11 September 2009

This week I learned...

It's prehistory week at the jorendorff household. This week I learned:

  • The fossilized skeletons of a 14-foot Xiphactinus (a mean-looking Late Cretaceous fish) and its last meal, a merely 6-foot bony fish which it swallowed whole, are on display at the Sternberg Museum of Natural History in Hays, Kansas.

  • Woolly mammoths had a three-inch-thick layer of fat underneath thick skin, fur, and long shaggy hair. (Yet their environment was such that occasionally one would be flash-frozen, without spoiling the meat, to be eaten by modern dogs ten thousand years later.)

Last week:

  • The original Nintendo GameBoy had an 8-bit processor with a HALT instruction which games were supposed to use to wait for interrupts. At least one game would sometimes busy-wait instead (yuck!).

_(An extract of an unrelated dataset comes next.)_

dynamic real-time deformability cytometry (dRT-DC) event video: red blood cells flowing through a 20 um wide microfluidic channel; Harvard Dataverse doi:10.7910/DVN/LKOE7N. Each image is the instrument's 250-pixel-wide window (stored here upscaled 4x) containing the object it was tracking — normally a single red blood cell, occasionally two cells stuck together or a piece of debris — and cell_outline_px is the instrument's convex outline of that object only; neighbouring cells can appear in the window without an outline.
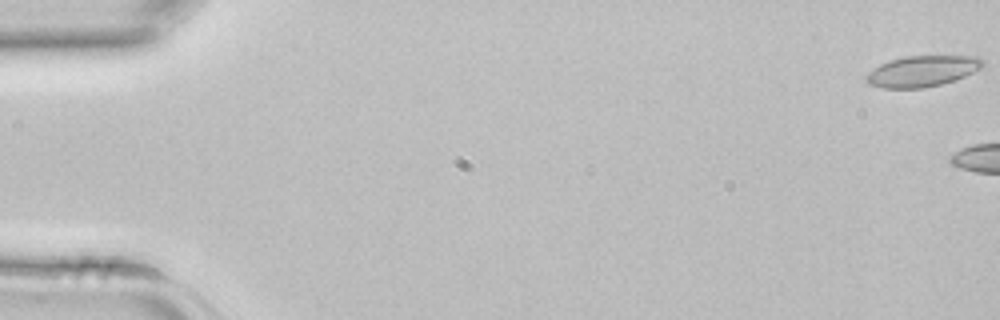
{"species": "common noctule bat (a hibernating species)", "species_latin": "Nyctalus noctula", "temperature_condition": "room temperature", "stored_images_in_passage": 4, "camera_frame_rate_fps": 3000, "um_per_image_px": 0.085, "animal": {"sex": "female", "body_mass_g": 22.7, "forearm_length_mm": 54.2}, "frame": {"image": 1, "passage_image": 1, "time_ms": 0.0, "image_size_px": [1000, 320], "cell_outline_px": [[984, 68], [964, 76], [940, 84], [924, 88], [884, 88], [868, 84], [864, 80], [864, 76], [868, 72], [880, 64], [888, 60], [904, 56], [980, 56], [984, 60]], "centroid_in_image_um": [78.38, 6.04], "position_along_channel_um": 6.6, "area_um2": 21.21}}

  • There's a tool, dwarfdump, that dumps DWARF debug info from an executable or object file.

  • On Mac there's a lazy debug-info-linking scheme that causes dwarfdump not to see any DWARF in compiled executables. The Mac tools that come with Xcode are aware of this magic, but dwarfdump isn't.

Earlier still:

  • The Spiral of Theodorus shows that the square roots of integers can be constructed with straight edge and compass.

  • According to Tim Sweeney, quoted in this DDJ article:

    Any loop written in a traditional programming language can be vectorized, to execute 16 iterations of the loop in parallel on Larrabee vector units, provided the loop body meets the following criteria:

    • Its call graph is statically known.
    • There are no data dependencies between iterations.

    So compilers will be able to do a lot more vectorization.


Ted Mielczarek said...

I guess that's why my old gameboy got such great battery life. 4 AA batteries would last forever.

Benjamin Smedberg said...

I didn't know about the Spiral of Theodorus. I'm excited!